J’avais déjà eu l’occasion d’évoquer ici Les Nouvelles de Pétersbourg de l’auteur romantique russe Nicolas Gogol (1809-1852), à travers quatre d’entre elles : La Perspective Nevski, Le Nez, Le Manteau et Le Journal d’un fou.
Je vous parlerai aujourd’hui d’une cinquième nouvelle – qui se trouve en réalité en troisième position dans l’ordre voulu par l’auteur et qui est également la plus longue de toutes – Le Portrait.
Son héros est un peintre, son enjeu principal est un tableau, et il y est souvent question d’art pictural, aussi cette chronique prend-elle place dans Le Printemps des artistes.

Note Pratique sur le Livre

Editeur : Actes Sud (Babel)
Première date de publication : 1842
Traduit du russe par André Markowicz
Nombre de Pages Total : 376 (+30 pages de Postface)
Nombre de Pages du Portrait : 90

Résumé du début de l’histoire

Un jeune peintre, Tchartkov, talentueux mais pauvre, travaille assidûment au perfectionnement de son art. Il suit le chemin austère de l’exigence artistique, qui n’apporte pas la fortune immédiate mais il en récoltera peut-être de beaux fruits, à force de patience et d’endurance. Il sait que certains peintres obtiennent rapidement la fortune en sacrifiant leur talent aux caprices de la mode, au mauvais goût d’un public qui préfère les couleurs clinquantes, les dessins sans vigueur et les portraits qui les flattent sans vergogne.
Un jour, dans le bric-à-brac d’un marché aux puces, parmi des tas de toiles sans valeur, ce jeune peintre découvre un tableau extraordinaire, le portrait d’un vieil homme, dont les yeux paraissent tellement vivants qu’ils semblent vous regarder réellement. Intrigué, le jeune peintre l’achète. Mais il ne va pas tarder à s’apercevoir du caractère singulier – pour ne pas dire surnaturel et inquiétant ! – de ce tableau.
Et, effectivement, la vie de Tchartkov va changer du tout au tout après cette néfaste acquisition.

Mon Avis

C’est une nouvelle construite en deux parties. Dans la première, nous avons donc l’histoire de ce jeune peintre talentueux, Tchartkov, qui achète un portrait maléfique dans un marché aux puces et qui, à partir de cet achat, va complètement gâcher son talent en se compromettant avec les facilités de la mode et les mondanités. À la fin de sa vie il aura sacrifié son art à l’appât du gain et, comme il s’en rendra compte, il nourrira une jalousie destructrice contre les plus beaux tableaux.

Lignes d'un jeu de données:
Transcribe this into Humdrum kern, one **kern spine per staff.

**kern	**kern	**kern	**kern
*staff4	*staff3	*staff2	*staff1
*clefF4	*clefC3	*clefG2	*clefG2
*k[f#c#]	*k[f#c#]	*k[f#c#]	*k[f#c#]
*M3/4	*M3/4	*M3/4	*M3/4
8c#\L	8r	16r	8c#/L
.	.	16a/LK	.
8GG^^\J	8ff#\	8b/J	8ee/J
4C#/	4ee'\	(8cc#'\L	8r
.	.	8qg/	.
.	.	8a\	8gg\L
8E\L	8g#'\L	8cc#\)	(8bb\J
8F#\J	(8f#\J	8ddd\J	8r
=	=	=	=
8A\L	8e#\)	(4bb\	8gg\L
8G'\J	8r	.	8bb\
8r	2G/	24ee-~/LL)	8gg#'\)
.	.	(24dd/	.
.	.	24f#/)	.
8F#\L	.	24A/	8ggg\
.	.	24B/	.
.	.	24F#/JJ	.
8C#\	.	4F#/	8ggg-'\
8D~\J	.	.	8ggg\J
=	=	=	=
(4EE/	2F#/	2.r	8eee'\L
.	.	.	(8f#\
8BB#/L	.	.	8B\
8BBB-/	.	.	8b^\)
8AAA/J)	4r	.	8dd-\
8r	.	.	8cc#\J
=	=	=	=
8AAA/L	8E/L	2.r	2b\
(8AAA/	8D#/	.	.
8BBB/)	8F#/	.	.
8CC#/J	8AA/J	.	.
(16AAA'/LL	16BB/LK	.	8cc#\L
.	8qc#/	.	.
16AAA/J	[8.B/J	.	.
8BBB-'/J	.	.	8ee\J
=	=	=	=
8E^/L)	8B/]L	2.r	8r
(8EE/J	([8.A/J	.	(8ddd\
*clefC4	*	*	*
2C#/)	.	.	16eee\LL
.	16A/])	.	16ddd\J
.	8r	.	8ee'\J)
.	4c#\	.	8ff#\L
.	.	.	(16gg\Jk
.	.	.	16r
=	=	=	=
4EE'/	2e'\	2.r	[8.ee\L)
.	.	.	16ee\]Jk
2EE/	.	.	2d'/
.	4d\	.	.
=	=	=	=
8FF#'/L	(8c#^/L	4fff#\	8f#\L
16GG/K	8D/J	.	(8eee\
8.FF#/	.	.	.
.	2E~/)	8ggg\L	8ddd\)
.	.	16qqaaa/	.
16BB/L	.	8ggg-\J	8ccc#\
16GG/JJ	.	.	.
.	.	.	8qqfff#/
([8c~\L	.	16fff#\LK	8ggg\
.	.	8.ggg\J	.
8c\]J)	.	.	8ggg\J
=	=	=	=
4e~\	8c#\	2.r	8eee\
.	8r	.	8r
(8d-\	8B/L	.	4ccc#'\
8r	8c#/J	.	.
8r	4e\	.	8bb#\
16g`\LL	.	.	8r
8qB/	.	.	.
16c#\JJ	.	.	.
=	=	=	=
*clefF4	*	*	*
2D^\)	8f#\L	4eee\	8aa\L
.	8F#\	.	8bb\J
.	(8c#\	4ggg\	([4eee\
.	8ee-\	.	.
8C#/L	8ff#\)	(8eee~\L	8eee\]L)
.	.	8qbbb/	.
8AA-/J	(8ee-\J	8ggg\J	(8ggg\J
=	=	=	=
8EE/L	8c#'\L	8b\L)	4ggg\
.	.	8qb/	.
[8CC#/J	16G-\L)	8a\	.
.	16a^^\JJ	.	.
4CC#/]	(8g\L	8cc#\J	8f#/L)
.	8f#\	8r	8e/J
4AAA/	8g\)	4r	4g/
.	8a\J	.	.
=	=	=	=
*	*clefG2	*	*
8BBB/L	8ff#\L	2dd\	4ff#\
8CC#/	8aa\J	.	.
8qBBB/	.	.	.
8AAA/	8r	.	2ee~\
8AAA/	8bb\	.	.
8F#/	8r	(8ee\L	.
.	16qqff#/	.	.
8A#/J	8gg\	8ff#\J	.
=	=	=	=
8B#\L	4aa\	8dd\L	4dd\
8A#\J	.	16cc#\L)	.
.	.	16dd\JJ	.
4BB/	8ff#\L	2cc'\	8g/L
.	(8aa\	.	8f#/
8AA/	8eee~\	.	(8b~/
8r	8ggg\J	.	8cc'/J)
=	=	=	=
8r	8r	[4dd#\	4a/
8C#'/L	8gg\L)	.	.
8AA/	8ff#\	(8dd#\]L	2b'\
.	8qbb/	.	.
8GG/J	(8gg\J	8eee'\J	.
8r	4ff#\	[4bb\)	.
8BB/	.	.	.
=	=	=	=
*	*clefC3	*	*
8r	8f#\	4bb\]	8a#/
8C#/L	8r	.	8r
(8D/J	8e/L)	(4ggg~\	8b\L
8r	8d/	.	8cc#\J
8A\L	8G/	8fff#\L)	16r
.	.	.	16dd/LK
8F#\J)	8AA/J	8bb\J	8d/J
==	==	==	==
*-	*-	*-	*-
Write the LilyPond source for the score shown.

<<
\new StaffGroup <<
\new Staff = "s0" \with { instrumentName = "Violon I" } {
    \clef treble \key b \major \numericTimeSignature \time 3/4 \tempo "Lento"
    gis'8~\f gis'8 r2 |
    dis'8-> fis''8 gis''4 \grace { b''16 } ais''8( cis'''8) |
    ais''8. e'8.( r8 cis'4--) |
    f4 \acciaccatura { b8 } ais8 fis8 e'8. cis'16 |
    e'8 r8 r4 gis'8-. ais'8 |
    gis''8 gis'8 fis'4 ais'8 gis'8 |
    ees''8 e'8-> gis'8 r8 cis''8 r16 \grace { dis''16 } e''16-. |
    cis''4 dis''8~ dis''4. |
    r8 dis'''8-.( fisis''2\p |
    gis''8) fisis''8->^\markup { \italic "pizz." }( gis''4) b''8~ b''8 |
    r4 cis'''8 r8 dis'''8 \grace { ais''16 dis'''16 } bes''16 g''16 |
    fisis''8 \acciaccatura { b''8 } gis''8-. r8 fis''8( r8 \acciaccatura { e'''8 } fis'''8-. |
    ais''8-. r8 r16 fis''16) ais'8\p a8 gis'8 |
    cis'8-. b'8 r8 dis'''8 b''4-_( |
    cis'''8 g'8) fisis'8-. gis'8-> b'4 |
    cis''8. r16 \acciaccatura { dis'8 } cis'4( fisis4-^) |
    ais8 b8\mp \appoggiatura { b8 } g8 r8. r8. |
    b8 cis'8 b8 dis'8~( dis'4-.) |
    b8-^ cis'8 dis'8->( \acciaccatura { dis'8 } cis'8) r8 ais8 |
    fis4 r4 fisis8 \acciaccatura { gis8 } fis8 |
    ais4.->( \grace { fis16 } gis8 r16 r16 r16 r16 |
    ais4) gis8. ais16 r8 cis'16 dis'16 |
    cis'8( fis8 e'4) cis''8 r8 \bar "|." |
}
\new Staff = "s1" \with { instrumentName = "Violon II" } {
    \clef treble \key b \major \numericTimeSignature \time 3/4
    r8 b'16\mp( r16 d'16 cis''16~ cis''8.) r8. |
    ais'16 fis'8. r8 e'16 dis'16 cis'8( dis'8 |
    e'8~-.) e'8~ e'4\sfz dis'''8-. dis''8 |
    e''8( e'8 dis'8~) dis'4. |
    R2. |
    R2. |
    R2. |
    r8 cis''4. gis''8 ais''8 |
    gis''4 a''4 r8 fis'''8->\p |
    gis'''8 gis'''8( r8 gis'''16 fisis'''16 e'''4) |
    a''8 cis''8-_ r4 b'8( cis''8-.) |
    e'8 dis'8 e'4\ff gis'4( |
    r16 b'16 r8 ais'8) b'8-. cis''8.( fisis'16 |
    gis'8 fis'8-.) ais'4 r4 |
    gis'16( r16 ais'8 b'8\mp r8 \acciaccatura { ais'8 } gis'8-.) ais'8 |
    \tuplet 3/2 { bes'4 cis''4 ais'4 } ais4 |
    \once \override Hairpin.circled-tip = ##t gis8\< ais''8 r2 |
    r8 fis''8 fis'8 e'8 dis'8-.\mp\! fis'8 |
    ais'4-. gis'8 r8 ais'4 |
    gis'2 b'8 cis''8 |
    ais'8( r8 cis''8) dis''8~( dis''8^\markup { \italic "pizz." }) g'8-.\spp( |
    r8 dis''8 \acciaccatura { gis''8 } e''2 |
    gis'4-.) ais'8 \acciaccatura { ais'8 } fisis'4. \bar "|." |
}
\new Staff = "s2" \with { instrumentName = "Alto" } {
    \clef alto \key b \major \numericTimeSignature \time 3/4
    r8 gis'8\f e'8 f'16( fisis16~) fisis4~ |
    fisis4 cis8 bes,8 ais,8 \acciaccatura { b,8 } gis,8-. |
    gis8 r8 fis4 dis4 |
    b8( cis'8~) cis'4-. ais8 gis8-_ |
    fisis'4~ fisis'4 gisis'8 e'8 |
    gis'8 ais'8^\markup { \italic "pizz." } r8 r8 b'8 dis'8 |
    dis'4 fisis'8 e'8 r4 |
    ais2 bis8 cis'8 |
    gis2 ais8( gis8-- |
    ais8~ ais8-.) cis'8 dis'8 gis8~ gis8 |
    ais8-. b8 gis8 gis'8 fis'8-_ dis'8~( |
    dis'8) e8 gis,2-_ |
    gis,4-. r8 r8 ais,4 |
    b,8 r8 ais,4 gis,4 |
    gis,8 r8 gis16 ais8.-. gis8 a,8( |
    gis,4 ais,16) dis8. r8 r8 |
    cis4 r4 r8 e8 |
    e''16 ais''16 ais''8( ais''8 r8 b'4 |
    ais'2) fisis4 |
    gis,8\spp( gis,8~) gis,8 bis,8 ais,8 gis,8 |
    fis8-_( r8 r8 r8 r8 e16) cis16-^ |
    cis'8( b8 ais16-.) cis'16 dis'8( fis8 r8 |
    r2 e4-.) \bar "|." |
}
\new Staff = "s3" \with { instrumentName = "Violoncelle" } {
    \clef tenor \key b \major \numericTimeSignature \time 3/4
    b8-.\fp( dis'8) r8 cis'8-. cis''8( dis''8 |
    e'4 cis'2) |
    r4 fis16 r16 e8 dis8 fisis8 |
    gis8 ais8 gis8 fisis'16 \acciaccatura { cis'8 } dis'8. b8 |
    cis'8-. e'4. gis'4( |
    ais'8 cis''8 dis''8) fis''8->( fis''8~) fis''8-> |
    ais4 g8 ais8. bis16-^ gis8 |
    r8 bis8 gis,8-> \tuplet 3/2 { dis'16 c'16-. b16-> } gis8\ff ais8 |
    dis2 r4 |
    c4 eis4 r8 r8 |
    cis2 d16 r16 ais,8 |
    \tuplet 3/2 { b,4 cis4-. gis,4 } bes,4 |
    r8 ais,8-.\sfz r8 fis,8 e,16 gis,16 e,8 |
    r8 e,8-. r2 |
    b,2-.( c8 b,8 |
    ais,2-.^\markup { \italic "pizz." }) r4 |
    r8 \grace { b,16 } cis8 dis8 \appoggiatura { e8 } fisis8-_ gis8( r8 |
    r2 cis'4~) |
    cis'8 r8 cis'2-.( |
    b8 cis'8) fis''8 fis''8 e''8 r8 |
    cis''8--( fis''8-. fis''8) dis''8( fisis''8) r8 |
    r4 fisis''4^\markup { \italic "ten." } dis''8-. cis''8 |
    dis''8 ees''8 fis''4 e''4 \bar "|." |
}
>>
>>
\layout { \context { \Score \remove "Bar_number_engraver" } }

» **CONSIGNES**:
• a. Repérez chaque ligne du jeu de données où figure la chaîne « acciaccatura », puis recopiez-la.
• b. Reprenez, s'il vous plaît, l'extrait sur Le Portrait de Gogol là où il s'interrompt.
L'extrait sur Le Portrait de Gogol et les lignes sont deux documents sans lien entre eux.

» **RÉPONSES ATTENDUES**:
• a.
    f4 \acciaccatura { b8 } ais8 fis8 e'8. cis'16 |
    fisis''8 \acciaccatura { b''8 } gis''8-. r8 fis''8( r8 \acciaccatura { e'''8 } fis'''8-. |
    cis''8. r16 \acciaccatura { dis'8 } cis'4( fisis4-^) |
    b8-^ cis'8 dis'8->( \acciaccatura { dis'8 } cis'8) r8 ais8 |
    fis4 r4 fisis8 \acciaccatura { gis8 } fis8 |
    gis'16( r16 ais'8 b'8\mp r8 \acciaccatura { ais'8 } gis'8-.) ais'8 |
    r8 dis''8 \acciaccatura { gis''8 } e''2 |
    gis'4-.) ais'8 \acciaccatura { ais'8 } fisis'4. \bar "|." |
    fisis4 cis8 bes,8 ais,8 \acciaccatura { b,8 } gis,8-. |
    gis8 ais8 gis8 fisis'16 \acciaccatura { cis'8 } dis'8. b8 |

• b.
Dans la deuxième partie, nous avons l’histoire de ce portrait maléfique : comment et par qui il a été peint. Nous apprenons aussi que ce tableau a fait de nombreuses autres victimes que le peintre de la première partie.
Ce qui m’a semblé le plus original dans cette nouvelle c’est le mélange de fantastique, de religiosité et la réflexion très développée sur l’art. Selon Gogol, le talent artistique est un don divin et il est diabolique de le compromettre. L’artiste doit garder une âme pure et travailler sans vanité et sans esprit mercantile. Gogol ne nous cache pas sa passion pour les plus grands peintres de la Renaissance : Raphaël, Titien, Corrège. Il pense que les artistes de son temps doivent s’inspirer de ces grands modèles du passé, faire le voyage à Rome pour étudier les maîtres, et qu’il n’y a pas d’autre voie vers l’excellence. C’était d’ailleurs l’opinion la plus largement répandue au 19ème siècle et Gogol ne fait pas preuve, en cela, d’une grande originalité. Opinion qui, de nos jours, semble assez absurde et tout à fait obsolète – mais il faut se remettre dans le contexte de l’époque.
J’ai admiré la construction savante et intelligente de cette nouvelle et son pouvoir d’évocation dès qu’il s’agit de la figure du diable – de sa carrure imposante et de ses yeux extraordinaires.
J’ai pensé que Gogol avait pu être influencé par le Faust de Goethe, avec cette même idée de pacte diabolique et de vendre son âme pour obtenir la fortune et la célébrité. 
Il est aussi intéressant de noter que Gogol semble tenir la fortune et la gloire artistique comme des choses assez ignobles. Il ne fait pas grand cas des institutions artistiques prestigieuses et autres écoles des Beaux-Arts. En effet, c’est au moment où Tchartkov est arrivé au dernier degré de compromission et de dégradation de son art, qu’il obtient justement les plus hautes distinctions et un poste de professeur dans l’une de ces grandes écoles… critique cinglante de l’art officiel russe, ces vénérables dignitaires ont dû être ulcérés s’ils ont lu cette nouvelle !
Un livre qui m’a beaucoup plu et que j’ai d’ailleurs lu deux fois, à quelques semaines d’intervalle, car j’avais envie d’en approfondir la compréhension !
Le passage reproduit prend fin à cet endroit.